14 12
Her
☀5.8mag
Ø 20'

Hercules Globular Cluster

Drawing Tom Corstjens

Edmond Halley discovered M13 = NGC 6205 = h1968 in 1714 with a 24-foot (focal length) refractor. He noted "This is but a little Patch, but it shews itself to the naked eye, when the sky is serene and the Moon absent." Charles Messier independently found the cluster on 1 Jun 1764 and reported (first Messier catalogue), "I have discovered a nebula in the girdle of Hercules, of which I am sure it doesn't contain any star; having examined it with a Newtonian telescope of four feet and a half [FL], which magnified 60 times, it is round, beautiful & brilliant, the center brighter than the borders.."

M13 was probably the second deep-sky object that William Herschel observed (after the Orion Nebula) before starting his sweeps. Using a 6-inch (7-ft focal length) on 22 Aug 1779 he noted M13 was "without stars". On 16 May 1787 (sweep 739 with his 18.7-inch) he recorded, "a most beautiful cluster of stars, exceedingly compressed in the middle and very rich, the scattered stars which belong to it extend to 8 or 9' diam. The most compressed part about 2' or 2 1/2'; the later is R. The former more irregular."

William Parsons (LdR), in his 1850 monograph, noted "an unquestionable curvilinear sweep in the disposition of the exterior stars." Bond later "confirmed" this spiral structure (seems a case of imagining spiral arrangements in deep sky objects, which was common at the time) in 1860. Bindon Stoney sketch on 26 May 1851 (includied in the 1861 publication) clearly showed three dark "lanes"in a "Y" configuration.

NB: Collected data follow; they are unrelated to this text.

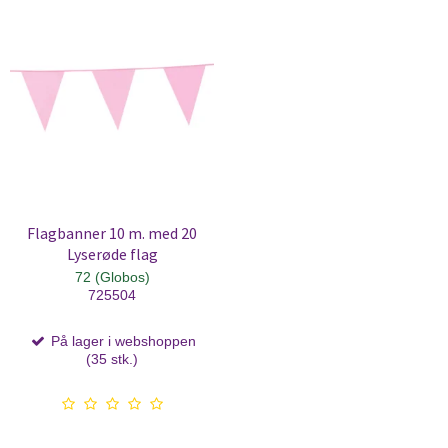
Flagbanner 10 m. med 20
Lyserøde flag
72 (Globos)
725504
På lager i webshoppen
(35 stk.)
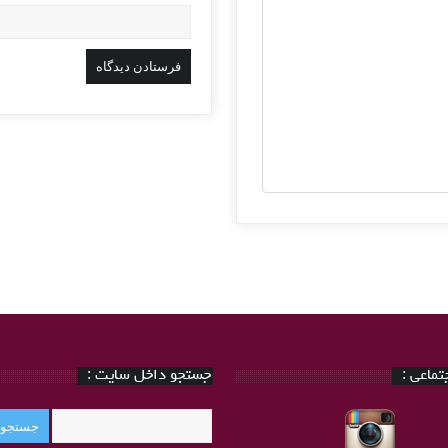
ماعی :
جستجو داخل سایت :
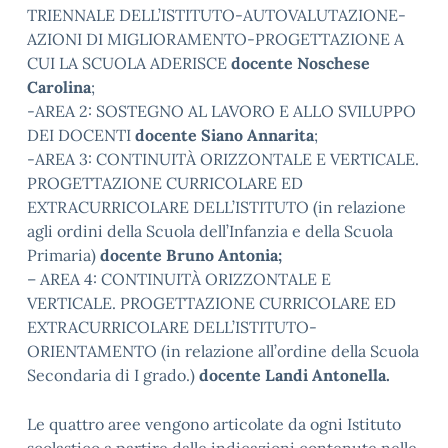
TRIENNALE DELL’ISTITUTO-AUTOVALUTAZIONE-
AZIONI DI MIGLIORAMENTO-PROGETTAZIONE A
CUI LA SCUOLA ADERISCE
docente Noschese
Carolina
;
-AREA 2: SOSTEGNO AL LAVORO E ALLO SVILUPPO
DEI DOCENTI
docente Siano Annarita
;
-AREA 3: CONTINUITÀ ORIZZONTALE E VERTICALE.
PROGETTAZIONE CURRICOLARE ED
EXTRACURRICOLARE DELL’ISTITUTO (in relazione
agli ordini della Scuola dell’Infanzia e della Scuola
Primaria)
docente Bruno Antonia;
– AREA 4: CONTINUITÀ ORIZZONTALE E
VERTICALE. PROGETTAZIONE CURRICOLARE ED
EXTRACURRICOLARE DELL’ISTITUTO-
ORIENTAMENTO (in relazione all’ordine della Scuola
Secondaria di I grado.)
docente Landi Antonella.
Le quattro aree vengono articolate da ogni Istituto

The dark lanes, sometimes referred to as the "propeller" nowadays, were mentioned in numerous observations with the 72". Mark Harrington, director of the Detroit Observatory in Ann Arbor, made a study of the dark rifts for a month in 1887 with the 6" and 12.5" refractors. Comparing Stoney's sketch with his observations and a drawing made with the aid of H.C. Markham, Harrington mistakenly concluded the rifts "have shifted their position slightly" since Stoney's drawing.

200/250mm - 8" very bright, very large, round, highly resolved into several hundred stars mag 11.5-13.5 over the entire disc. Includes several star chains and streamers.

400/500mm - 17.5" (7/9/94): several hundred stars in a 10'-12' diameter with a bright central core of 6' diameter. Many stars are arranged in strings and loops including a distinctive streamer attached on the SE side which heads south and curves west forming a semicircle and another string is attached on the west side of the core and precedes the cluster. Several chains of stars are also resolved over the 6' core. Running along the north edge of the core is a starless strip or a long dark lane which separates the central region from the northern outer halo members. A dark "lane" protrudes into the core on the SE side - this is one of three dark lanes that converge forming a "Y" and referred to as the "Propeller" (first described by Lord Rosse). NGC 6207 lies 28' NE and extremely faint IC 4617 lies 14' NNE. HD 150998, a mag 6.8 orange K2 star, lies 17' ENE of center.

Naked-eye - fairly easy object in a dark sky, appearing as a dim bloated star.